The proposed installation is used as follows.

First, installation work is carried out to fasten the anchor anchor to the bottom and elements of the dynamic anchor, this is a cable (chain), a block, a load and a mounting buoy for marking the place of installation.

After that, the control module is delivered (towed) to the place of its installation and fixed to the dynamic anchor.

At the same time, in shallow water, branches with modules are collected from individual PGMs with the help of main and stabilizing links and delivered (towed) to the controlling PGM for installation.

After the installation of metal structures, electrical cables are laid from the float modules to the central control module, and from it to the final stationary or mobile consumer. After laying the cables, commissioning works are carried out, after which the wave installation goes into operation mode in accordance with the principle of its operation described in the application.
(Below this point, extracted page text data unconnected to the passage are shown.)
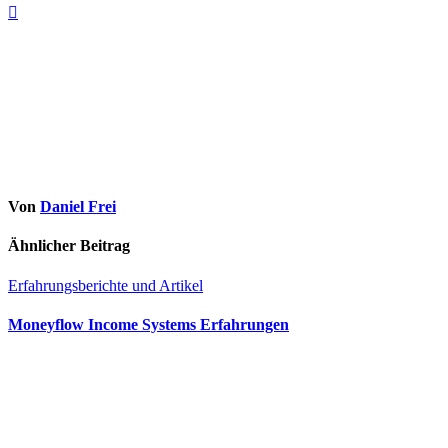
Von
Daniel Frei
Ähnlicher Beitrag
Erfahrungsberichte und Artikel
Moneyflow Income Systems Erfahrungen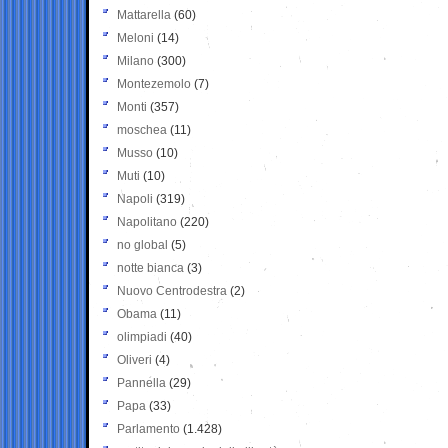
Mattarella
(60)
Meloni
(14)
Milano
(300)
Montezemolo
(7)
Monti
(357)
moschea
(11)
Musso
(10)
Muti
(10)
Napoli
(319)
Napolitano
(220)
no global
(5)
notte bianca
(3)
Nuovo Centrodestra
(2)
Obama
(11)
olimpiadi
(40)
Oliveri
(4)
Pannella
(29)
Papa
(33)
Parlamento
(1.428)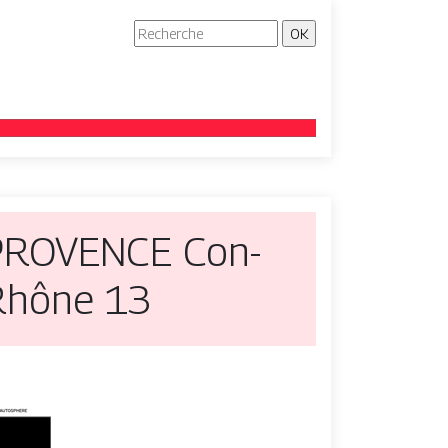
N PROVENCE Con­
uRhône 13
Thanks to the proposed layout of the structural elements, the wave installation for the conversion of wave energy can smoothly roll through the waves, and therefore it does not generate mechanical stress of dangerous values, which makes it possible to increase its reliability in comparison with the closest analogue installation, reduce material consumption and increase durability.
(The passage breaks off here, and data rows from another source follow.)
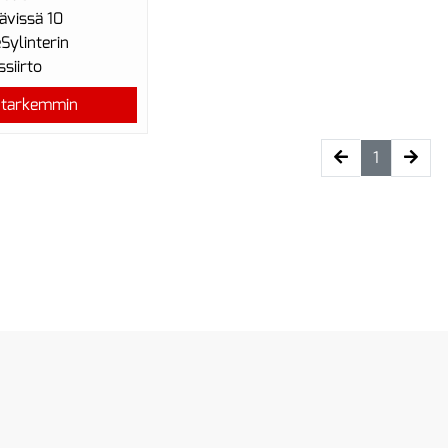
ävissä 10
eSylinterin
ssiirto
 tarkemmin
(current)
1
The installation does not require the use of capital structures for its operation. It is easy to maintain and operate.

In addition, the wave energy conversion unit can perceive water surface disturbances of a wide range of waves, thereby increasing the efficiency of using one square meter of water surface to generate electricity on an industrial scale.

The simplicity of the design and the absence of intermediate (hydraulic and pneumatic) systems gives this useful model a competitive advantage over similar systems both in terms of cost of production and operating costs and practically does not harm the ecology of the water basin.
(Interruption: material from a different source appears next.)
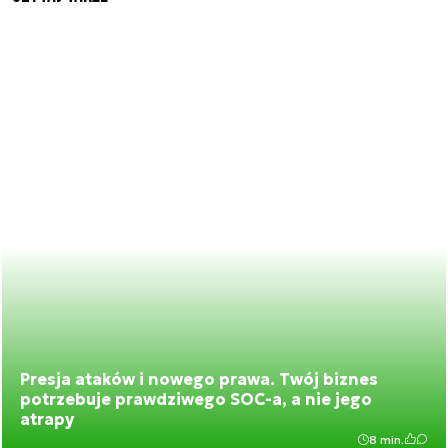
Presja ataków i nowego prawa. Twój biznes
potrzebuje prawdziwego SOC-a, a nie jego
atrapy
8 min.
Several wave energy conversion units installed along the coast, together with standard power generation, will significantly protect the adjacent coastline from the destructive effects of waves.

Source of information: 1. RUSSIAN MARITIME REGISTER OF SHIPPING "REFERENCE DATA BY REGIME

WIND AND WAVES OF THE BALTIC, NORTH, BLACK, AZOV

MEDITERRANEAN SEAS" St. Petersburg, 2006.

Claims (1)

USEFUL MODEL FORMULA 1. Installation for the conversion of wave energy, containing a system of floats that are connected to each other by a kinematic chain, which is connected to an electric generator by means of a kinematic system with overrunning clutches and 20 flywheels, which is characterized by the fact that the system of floats is made in the form of a raft , which consists of a control float-generator module, to which at least three multi-directional branches containing float-generator modules are connected, which are made of different sizes and are assembled in one kinematic connection from smaller size to larger size in the direction of the control float- generator module, and the 25 size ratio of adjacent float-generator modules obeys the Fibonacci number series and is 1.618; the kinematic chain consists of a main link and a stabilizing link that form a pantograph system, and a direct or alternating current electric generator is placed in the cavity of each float-generator module, and the control float-generator module is made with a dynamic anchor. From 2. Installation according to claim 1, which differs in that each float-generator module is made in the form of a three-dimensional figure, the shape of which is close to spherical, made of rigid material. C. The installation according to claim 2, which differs in that each smaller float-generator module in its branch is a working float-generator module relative to a larger float-generator module and a generating relative to a smaller float-generator module. 4. Installation according to claim 3, which differs in that the main link is a lever, hingedly connected to the working float-generator module and immovably to the axis of the generating float-generator module. 40 5. Installation according to claim 3, which is characterized by the fact that the stabilizing link of the kinematic chain is a lever, hingedly connected to the working and generating float-generator modules.